Ukrayna'nın dostları iktidarda
BBC News Ukrayna, yeni hükümetin Kiev’in umutlarını büyüttüğünü yazıyor:
“Polonya-Ukrayna ilişkileri son zamanlarda büyük ölçüde Polonyalı yetkililerin tutumları yüzünden soğumuştu. Bu soğukluğun sembolü de halihazırda Polonyalı nakliyecilerin bloke ettiği iki ülke arasındaki sınır. Tusk, bu sorunun çözümüne öncelik vereceğini ve daha hükümeti onaylanmadan önce konu hakkında resmi makamlar üstü bir heyet kurduğunu duyurdu. Bir diğer iyi haber: Dışişleri Bakanlığı'na, Kiev’de Ukrayna’nın sadık bir destekçisi, Moskova’da ise azılı bir Rus düşmanı olarak bilinen Radosław Sikorski getiriliyor.”
Büyük sorumluluklar, büyük zorluklar
Interia’ya göre yeni Başbakan’ı çok zor görevler bekliyor:
“Donald Tusk’un üç ayrı sorumluluğu var. İlkin, kendisine miras kalan kaosu yalnızca yönetebileceğini değil, somut ve etkin bir şekilde dönüştürebileceğini de göstermeli. İkincisi, zamanla herkesin kendi profilini parlatma girişiminde bulunması ve çatışmaların yaşanması muhtemel bir koalisyon hükümetine liderlik etme gücüne sahip olmalı; solun vergiden muaf meblağın artırılmasına direnmesi bunun ilk göstergesi. ... Ve üçüncüsü, liberal demokrasinin birkaç yıl önce tökezlemesinin asıl nedenlerinin ve popülizmin ölmediği, aksine yeniden hayat bulduğu Batı medeniyetinde ateşi hiç sönmeyen tehlikelerin üzerine gitmekten kaçınmamalı.”
Popülizm alt edilebilir
Tages-Anzeiger, Polonya'nın diğer devletler ve sivil toplumlar için rol model olacağını söylüyor:
“Donald Tusk'un iktidara dönüşü, Polonya ve kimi yönlerden Avrupa için 1989'dan bu yana yaşanan en önemli siyasi kırılma. ... Polonya'daki gibi bir seçim sonucu, demokrasilerin tasfiye edildiği bir dönemde gerçek bir teselli. Zira devlet sistemindeki tüm ıstırap verici yaraların sarılabileceğini, tek bir seçim gününün sekiz yıllık yıkıma son vermek için yeterli olduğunu gösteriyor. ... Polonya, popülist bir enfeksiyonun üstesinden gelen rol model olarak ve diğer sivil toplumlar için örnek teşkil ederek, Avrupa devletler korosunda öncü bir ses olabilir.”
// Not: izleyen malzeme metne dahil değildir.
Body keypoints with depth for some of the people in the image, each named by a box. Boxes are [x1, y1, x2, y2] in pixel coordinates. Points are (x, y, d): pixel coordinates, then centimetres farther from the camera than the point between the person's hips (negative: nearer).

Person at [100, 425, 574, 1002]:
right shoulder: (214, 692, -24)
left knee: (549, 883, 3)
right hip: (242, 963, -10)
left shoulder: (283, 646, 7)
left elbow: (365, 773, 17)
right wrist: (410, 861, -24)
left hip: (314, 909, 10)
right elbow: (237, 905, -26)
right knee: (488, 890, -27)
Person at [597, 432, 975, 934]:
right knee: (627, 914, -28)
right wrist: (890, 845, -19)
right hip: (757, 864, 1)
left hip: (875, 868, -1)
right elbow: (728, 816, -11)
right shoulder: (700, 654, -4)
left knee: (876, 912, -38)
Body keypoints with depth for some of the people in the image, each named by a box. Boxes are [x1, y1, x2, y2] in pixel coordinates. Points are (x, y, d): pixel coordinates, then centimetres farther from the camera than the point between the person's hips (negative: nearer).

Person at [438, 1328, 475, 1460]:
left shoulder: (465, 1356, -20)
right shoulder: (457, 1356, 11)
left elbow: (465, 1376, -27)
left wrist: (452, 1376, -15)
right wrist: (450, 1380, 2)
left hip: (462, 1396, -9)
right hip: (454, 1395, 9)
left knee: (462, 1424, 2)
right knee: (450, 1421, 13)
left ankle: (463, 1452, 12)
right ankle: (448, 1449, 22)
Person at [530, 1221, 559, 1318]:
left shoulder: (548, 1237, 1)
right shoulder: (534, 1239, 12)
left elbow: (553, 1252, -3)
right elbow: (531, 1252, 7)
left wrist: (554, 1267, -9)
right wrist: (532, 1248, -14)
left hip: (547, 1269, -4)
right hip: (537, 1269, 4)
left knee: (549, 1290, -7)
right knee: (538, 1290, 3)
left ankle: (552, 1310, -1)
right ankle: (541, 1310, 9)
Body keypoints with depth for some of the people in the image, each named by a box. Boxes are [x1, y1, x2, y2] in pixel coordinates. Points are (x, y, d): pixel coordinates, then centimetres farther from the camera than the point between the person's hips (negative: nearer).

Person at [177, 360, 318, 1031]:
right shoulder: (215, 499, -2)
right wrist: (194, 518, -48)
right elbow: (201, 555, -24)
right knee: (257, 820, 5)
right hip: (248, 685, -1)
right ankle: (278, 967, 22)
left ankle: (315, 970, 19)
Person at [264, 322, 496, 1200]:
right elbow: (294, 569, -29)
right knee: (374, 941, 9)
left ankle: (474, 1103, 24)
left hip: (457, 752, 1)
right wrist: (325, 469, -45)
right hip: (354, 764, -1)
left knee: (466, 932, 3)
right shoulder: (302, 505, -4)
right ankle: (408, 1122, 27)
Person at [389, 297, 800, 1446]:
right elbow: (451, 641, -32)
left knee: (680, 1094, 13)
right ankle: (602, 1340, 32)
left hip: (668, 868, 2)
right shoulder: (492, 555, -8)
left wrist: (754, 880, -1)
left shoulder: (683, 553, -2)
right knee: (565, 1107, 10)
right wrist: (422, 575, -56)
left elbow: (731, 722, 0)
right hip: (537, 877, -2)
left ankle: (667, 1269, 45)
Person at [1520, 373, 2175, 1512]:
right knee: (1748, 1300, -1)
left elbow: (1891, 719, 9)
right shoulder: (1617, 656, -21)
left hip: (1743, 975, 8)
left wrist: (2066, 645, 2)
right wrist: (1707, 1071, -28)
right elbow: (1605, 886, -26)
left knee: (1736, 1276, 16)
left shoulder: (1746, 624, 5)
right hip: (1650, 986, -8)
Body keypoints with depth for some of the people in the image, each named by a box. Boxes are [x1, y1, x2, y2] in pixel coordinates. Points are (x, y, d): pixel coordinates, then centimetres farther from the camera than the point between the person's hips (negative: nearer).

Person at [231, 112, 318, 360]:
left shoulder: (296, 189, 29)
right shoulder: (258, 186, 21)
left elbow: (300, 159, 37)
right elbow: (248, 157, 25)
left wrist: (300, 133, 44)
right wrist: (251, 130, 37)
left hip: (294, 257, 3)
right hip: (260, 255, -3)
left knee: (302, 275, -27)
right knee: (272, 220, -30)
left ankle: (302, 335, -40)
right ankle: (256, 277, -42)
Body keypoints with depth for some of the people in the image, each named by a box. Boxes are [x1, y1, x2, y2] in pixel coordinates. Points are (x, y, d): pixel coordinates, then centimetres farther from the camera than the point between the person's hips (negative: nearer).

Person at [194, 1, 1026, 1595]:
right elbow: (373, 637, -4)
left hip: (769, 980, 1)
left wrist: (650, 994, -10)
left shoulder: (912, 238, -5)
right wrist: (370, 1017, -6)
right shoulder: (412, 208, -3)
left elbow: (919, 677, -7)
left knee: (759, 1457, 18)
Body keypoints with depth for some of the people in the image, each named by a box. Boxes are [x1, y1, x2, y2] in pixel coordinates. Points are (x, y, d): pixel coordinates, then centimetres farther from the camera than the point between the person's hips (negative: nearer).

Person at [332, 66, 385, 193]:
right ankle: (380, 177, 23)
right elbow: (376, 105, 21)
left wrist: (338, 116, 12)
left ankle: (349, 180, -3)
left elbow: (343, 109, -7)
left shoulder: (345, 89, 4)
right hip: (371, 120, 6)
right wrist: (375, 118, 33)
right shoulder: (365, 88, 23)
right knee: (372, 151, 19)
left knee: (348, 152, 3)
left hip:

'Kohabitasyon' AB'yle anlaşmazlıkların çözümünü zorlaştırıyor
Irish Independent, Tusk'un önünde büyük zorluklar var, diyor:
“Tusk, tüm gücüyle milliyetçi PiS'in sekiz yıllık iktidarının mirasının üstesinden gelmeye çalışacak. ... Buna bir de Cumhurbaşkanı Andrzej Duda'nın PiS ile müttefik olmasının yarattığı zorluk eklenecek. ... Fransa'da yaşanan ve siyasi 'kohabitasyon' olarak adlandırılan durum AB'nin daima başını ağrıtmıştır. ... Tusk'un önünde [dondurulmuş] AB yardımlarının önünü açmak konusunda önemli bir sınav mevcut. ... AB'nin olumlu tutumuna rağmen Brüksel'in mesajı net: Niyet beyanları yetmez, değişim için gerçek eylemler şart.”
Neyse ki Polonya kolay lokma değil
Die Welt, hükümet değişikliğinin AB için de büyük bir fırsat olduğu kanaatinde:
“Zira yeni hükümetle başa çıkmak hiç de kolay olmayacak. Göç ve enerji politikaları konusunda Von der Leyen AB'sinden veyahut SPD ve Yeşiller'den daha keskin bir rotaya sahip. Üstelik bağımsız hareket etmesi bekleniyor. Almanya ve AB, köşeleri törpülemekte bilhassa ustadır. Polonya buna izin vermeyecektir ve bu iyi bir şey.”
Artık bırakın Bay Kaczyński!
Michał Szułdrzyński, Rzeczpospolita’da güvenoyu alamayan PiS liderine sesleniyor:
“Jaroslaw Kaczyński, birkaç ay önce PiS başkanlığı sona erince yeniden aday olmayacağı vaadinde bulunmuştu. Bugünse partisinin sırtında en büyük yüke dönüştü. Sadece partisinin değil, Polonya’nın da. Dolayısıyla belki de Bay Kaczyński, veda etme, partiyi kendi haline bırakma ve siyaseten emekli olma vakti gelmiştir. Bunu siz de biliyorsunuz.”